Hogeg a nié l’accusation et a déclaré que l’acte sexuel était consensuel, ajoutant qu’il avait passé un test au détecteur de mensonges confirmant sa version. Il a ajouté qu’il disposait d’autres « preuves évidentes » pour étayer ses affirmations « mais que, pour des raisons de (respect de la) vie privée, je ne les ai pas exposées aux médias ».

Au cours du test au détecteur de mensonges, que Hogeg a payé lui-même, il lui a été demandé s’il avait eu des relations sexuelles non consenties avec le mannequin ou s’il avait déjà abusé sexuellement d’une femme, rapporte la Treizième chaîne. Hogeg a répondu par la négative aux deux questions et le test a montré qu’il disait la vérité.

« L’affirmation même est scandaleuse puisqu’il n’y a rien de plus abominable à mes yeux que d’abuser sexuellement d’une femme », a déclaré Hogeg dans sa déclaration.

Il a ajouté que le moment choisi « n’est pas une coïncidence » et que, ces dernières années, il a été la cible d’une « campagne de diffamation » de la part d’un individu qui l’a récemment fait chanter, exigeant environ 14 millions de shekels, faute de quoi les allégations d’inconduite sexuelle seraient publiées. « J’ai refusé parce que je n’ai rien à cacher », a déclaré Hogeg.

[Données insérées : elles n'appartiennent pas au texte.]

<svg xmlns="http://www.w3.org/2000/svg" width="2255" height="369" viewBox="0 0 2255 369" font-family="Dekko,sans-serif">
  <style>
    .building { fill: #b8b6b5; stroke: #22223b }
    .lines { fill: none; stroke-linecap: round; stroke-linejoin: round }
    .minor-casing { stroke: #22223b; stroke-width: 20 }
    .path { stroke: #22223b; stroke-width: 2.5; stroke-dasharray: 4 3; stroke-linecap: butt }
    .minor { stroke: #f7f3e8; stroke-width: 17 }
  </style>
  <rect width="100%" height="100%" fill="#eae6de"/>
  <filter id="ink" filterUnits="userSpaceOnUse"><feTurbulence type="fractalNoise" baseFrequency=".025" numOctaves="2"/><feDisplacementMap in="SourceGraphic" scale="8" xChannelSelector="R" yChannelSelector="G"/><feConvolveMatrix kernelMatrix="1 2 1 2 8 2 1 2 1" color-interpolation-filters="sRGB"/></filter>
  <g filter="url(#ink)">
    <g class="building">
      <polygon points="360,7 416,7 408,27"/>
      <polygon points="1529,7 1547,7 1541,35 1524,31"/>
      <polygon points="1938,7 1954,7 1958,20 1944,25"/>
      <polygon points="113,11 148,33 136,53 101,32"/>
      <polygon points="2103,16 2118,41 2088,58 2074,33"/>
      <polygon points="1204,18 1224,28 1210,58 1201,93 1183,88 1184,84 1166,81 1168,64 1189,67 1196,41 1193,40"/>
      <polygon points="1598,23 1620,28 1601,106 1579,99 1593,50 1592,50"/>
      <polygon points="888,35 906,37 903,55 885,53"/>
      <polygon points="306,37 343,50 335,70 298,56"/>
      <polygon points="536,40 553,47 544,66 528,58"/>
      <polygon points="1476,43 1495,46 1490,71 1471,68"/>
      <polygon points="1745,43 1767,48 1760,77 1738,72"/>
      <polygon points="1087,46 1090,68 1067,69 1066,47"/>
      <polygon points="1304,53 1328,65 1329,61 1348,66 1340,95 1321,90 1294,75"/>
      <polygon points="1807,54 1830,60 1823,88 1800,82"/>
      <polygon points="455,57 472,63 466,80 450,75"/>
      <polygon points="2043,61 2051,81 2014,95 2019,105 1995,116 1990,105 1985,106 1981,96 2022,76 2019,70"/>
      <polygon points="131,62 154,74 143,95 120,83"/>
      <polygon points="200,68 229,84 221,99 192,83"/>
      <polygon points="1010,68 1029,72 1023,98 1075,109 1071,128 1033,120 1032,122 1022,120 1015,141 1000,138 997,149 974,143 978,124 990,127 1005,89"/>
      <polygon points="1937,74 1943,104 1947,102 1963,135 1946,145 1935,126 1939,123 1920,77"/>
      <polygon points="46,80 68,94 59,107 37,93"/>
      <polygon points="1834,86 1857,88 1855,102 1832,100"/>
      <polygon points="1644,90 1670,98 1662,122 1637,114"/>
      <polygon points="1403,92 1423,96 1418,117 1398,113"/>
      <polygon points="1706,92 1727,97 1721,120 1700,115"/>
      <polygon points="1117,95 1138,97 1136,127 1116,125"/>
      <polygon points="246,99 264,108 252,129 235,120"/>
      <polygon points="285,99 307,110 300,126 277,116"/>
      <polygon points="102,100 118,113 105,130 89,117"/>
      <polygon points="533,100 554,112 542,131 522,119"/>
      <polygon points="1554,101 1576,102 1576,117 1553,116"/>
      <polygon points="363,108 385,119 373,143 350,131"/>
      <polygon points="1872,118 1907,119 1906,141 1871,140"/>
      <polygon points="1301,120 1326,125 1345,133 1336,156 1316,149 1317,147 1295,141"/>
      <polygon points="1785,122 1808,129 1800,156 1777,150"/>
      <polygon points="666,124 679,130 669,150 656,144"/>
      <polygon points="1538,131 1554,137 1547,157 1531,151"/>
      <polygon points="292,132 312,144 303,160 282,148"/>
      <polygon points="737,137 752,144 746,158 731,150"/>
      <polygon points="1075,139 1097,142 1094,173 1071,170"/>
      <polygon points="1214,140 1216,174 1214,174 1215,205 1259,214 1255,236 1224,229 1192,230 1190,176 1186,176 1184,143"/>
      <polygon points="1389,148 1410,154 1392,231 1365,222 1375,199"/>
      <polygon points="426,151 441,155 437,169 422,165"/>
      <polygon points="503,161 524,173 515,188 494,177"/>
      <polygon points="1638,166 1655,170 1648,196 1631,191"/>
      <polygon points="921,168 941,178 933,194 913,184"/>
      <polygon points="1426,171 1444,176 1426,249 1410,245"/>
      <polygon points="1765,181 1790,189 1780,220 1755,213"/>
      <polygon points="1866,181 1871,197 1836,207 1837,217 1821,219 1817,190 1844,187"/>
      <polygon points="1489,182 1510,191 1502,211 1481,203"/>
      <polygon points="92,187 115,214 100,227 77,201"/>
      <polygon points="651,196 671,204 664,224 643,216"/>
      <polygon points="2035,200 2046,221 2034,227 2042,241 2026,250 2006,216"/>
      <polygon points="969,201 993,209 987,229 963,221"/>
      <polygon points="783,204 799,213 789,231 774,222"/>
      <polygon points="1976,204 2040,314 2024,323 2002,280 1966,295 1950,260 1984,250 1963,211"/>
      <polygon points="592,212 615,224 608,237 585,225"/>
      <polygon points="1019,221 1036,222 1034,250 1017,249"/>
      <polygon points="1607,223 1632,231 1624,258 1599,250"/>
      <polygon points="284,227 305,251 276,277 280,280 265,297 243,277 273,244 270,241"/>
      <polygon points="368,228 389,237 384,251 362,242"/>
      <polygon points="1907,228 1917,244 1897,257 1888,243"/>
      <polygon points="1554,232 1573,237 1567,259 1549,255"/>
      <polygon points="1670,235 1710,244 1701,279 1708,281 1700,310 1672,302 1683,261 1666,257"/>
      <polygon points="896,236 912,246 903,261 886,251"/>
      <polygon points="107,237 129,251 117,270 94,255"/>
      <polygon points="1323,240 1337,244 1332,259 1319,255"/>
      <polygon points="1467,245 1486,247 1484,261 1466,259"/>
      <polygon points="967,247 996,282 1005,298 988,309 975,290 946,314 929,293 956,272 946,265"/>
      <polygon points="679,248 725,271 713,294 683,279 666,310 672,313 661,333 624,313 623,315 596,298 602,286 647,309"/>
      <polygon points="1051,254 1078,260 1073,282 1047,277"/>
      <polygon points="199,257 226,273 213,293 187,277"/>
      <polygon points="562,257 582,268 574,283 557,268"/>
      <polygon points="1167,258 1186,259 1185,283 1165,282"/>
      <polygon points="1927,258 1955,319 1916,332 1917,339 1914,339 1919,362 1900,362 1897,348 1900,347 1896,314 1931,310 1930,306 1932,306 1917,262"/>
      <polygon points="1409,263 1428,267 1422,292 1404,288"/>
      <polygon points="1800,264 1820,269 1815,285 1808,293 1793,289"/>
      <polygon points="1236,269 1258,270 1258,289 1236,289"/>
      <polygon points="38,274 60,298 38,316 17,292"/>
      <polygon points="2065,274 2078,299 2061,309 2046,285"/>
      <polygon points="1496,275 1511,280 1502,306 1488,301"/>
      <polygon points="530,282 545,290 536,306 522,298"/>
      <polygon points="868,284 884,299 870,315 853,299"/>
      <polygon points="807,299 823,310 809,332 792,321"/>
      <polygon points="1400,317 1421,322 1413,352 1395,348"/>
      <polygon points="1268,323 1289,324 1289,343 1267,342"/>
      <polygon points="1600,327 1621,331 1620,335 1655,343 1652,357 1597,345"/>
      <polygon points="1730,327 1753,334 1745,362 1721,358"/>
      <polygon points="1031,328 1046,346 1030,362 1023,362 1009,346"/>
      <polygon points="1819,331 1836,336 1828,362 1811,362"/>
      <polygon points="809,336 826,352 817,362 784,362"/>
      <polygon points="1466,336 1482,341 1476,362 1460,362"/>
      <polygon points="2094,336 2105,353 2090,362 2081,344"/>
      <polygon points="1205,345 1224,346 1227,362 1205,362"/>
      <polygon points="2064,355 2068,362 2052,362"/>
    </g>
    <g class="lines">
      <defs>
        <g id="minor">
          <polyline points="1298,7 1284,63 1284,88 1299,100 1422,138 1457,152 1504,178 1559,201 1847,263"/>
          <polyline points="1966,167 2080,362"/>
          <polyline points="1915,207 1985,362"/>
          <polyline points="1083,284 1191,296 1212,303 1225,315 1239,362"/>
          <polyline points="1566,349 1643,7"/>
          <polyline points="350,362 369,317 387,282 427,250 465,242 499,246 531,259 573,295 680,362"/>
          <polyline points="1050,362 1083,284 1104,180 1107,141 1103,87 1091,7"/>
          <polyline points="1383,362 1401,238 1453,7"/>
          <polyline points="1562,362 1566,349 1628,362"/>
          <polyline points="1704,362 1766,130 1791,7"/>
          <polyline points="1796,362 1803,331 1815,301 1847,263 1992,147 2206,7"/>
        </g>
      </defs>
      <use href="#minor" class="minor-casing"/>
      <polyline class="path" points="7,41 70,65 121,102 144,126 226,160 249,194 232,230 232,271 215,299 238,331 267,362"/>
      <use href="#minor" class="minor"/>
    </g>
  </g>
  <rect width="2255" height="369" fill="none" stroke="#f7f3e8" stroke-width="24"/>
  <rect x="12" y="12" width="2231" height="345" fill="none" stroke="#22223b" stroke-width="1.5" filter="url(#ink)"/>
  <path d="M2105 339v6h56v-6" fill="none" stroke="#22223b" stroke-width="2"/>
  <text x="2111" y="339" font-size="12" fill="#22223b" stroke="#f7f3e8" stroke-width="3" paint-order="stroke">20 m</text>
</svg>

En septembre, Hogeg a annoncé qu’il vendait le Beitar Jérusalem, l’une des équipes de football les plus célèbres d’Israël, après trois années en tant que propriétaire qui l’ont vu affronter des supporters inconditionnels anti-arabes et tenter – mais sans succès – d’en vendre la moitié à un homme d’affaires émirati. Hogeg, un entrepreneur en technologie et un négociant en crypto-monnaies, a acheté le Beitar en 2018 et a déclaré qu’il avait entrepris de changer sa culture.

Cependant, il a dû faire face à des réactions négatives de la part des factions anti-arabes connues pour être notoirement racistes parmi les fans du club après avoir déclaré en 2020 qu’il vendait une participation de 50 % dans le club au cheikh Hamad bin Khalifa Al Nahyan, membre de la famille régnante d’Abou Dhabi. Al Nahyan s’est engagé à injecter environ 280 millions de shekels dans l’équipe au cours de la prochaine décennie.

Puis l’association israélienne de football a mené une enquête qui a révélé un « écart important » entre le capital déclaré d’Al Nahyan et ce qu’il possède en réalité, avait alors rapporté le site d’information économique The Marker en janvier.

Après cela, l’accord était tombé à l’eau.

En mai, Hogeg a fait partie d’un groupe d’hommes d’affaires poursuivis par d’anciens employés d’un fonds de capital-risque israélien qui affirment que trois des plus grandes offres initiales de pièces de monnaie blockchain en Israël de 2017 et 2018 étaient des escroqueries pures et simples.

Les trois ICO, lancées par Sirin Labs, Stx Technologies Limited (Stox) et Leadcoin, ont collectivement levé environ 778 millions de shekels auprès d’investisseurs du monde entier.

Les plaignants affirment qu’aucune des trois entreprises n’a jamais développé un produit comme elles l’avaient promis aux investisseurs. Au lieu de cela, les plaignants affirment que les accusés se sont effrontément appropriés l’argent des investisseurs pour leur usage personnel.

Hogeg a nié ces allégations et a déclaré que le procès était une tentative d’extorsion de la part d’employés mécontents.